Transcribe nothing but the lines from the one with "de HTML ni de" to the end of the entries, both included, keeping each exact and leaving every picture out.

**Data to process**:

================================

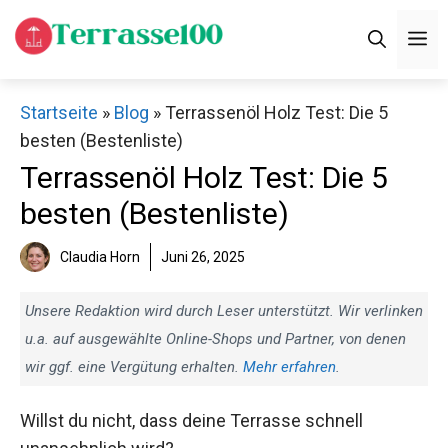
Zum
M
Inhalt
springen
Startseite
»
Blog
»
Terrassenöl Holz Test: Die 5
besten (Bestenliste)
Terrassenöl Holz Test: Die 5
besten (Bestenliste)
Claudia Horn
Juni 26, 2025
Unsere Redaktion wird durch Leser unterstützt. Wir verlinken
u.a. auf ausgewählte Online-Shops und Partner, von denen
wir ggf. eine Vergütung erhalten.
Mehr erfahren
.
Willst du nicht, dass deine Terrasse schnell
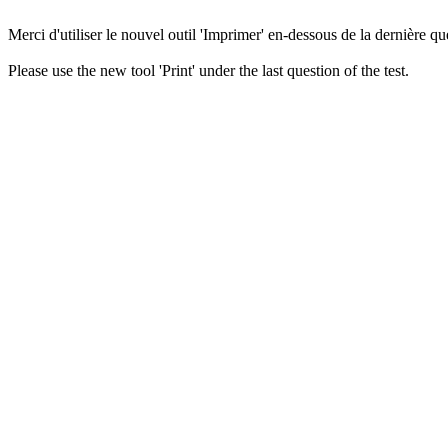
Merci d'utiliser le nouvel outil 'Imprimer' en-dessous de la dernière que
Please use the new tool 'Print' under the last question of the test.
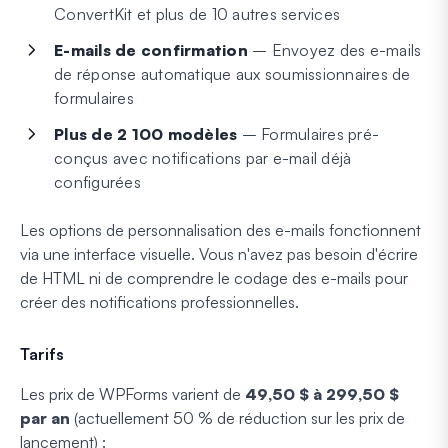
ConvertKit et plus de 10 autres services
E-mails de confirmation
– Envoyez des e-mails
de réponse automatique aux soumissionnaires de
formulaires
Plus de 2 100 modèles
– Formulaires pré-
conçus avec notifications par e-mail déjà
configurées
Les options de personnalisation des e-mails fonctionnent
via une interface visuelle. Vous n'avez pas besoin d'écrire
de HTML ni de comprendre le codage des e-mails pour
créer des notifications professionnelles.
Tarifs
Les prix de WPForms varient de
49,50 $ à 299,50 $
par an
(actuellement 50 % de réduction sur les prix de
lancement) :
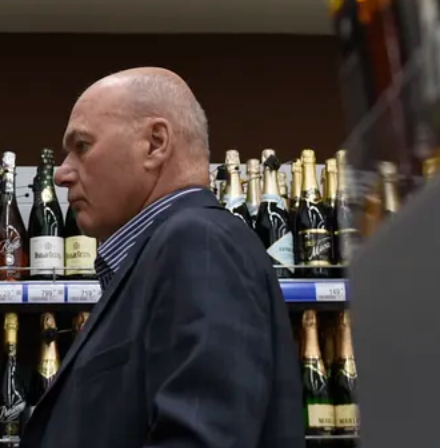
Крестный отец
уральской мафии вышел
на свободу после 20 лет
тюрьмы
Сегодня 16:10
Строителям
Свердловской области
вручили награды в
преддверии
профессионального
праздника
Сегодня 16:10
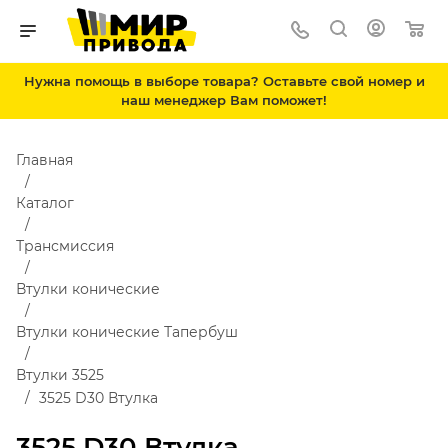
Нужна помощь в выборе товара? Оставьте свой номер и
наш менеджер Вам поможет!
Главная
Каталог
Трансмиссия
Втулки конические
Втулки конические Тапербуш
Втулки 3525
3525 D30 Втулка
3525 D30 Втулка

================================

**Solution below**:
de HTML ni de comprendre le codage des e-mails pour
créer des notifications professionnelles.
Tarifs
Les prix de WPForms varient de
49,50 $ à 299,50 $
par an
(actuellement 50 % de réduction sur les prix de
lancement) :
Крестный отец
уральской мафии вышел
на свободу после 20 лет
тюрьмы
Сегодня 16:10
Строителям
Свердловской области
вручили награды в
преддверии
профессионального
праздника
Сегодня 16:10
Нужна помощь в выборе товара? Оставьте свой номер и
наш менеджер Вам поможет!
Главная
Каталог
Трансмиссия
Втулки конические
Втулки конические Тапербуш
Втулки 3525
3525 D30 Втулка
3525 D30 Втулка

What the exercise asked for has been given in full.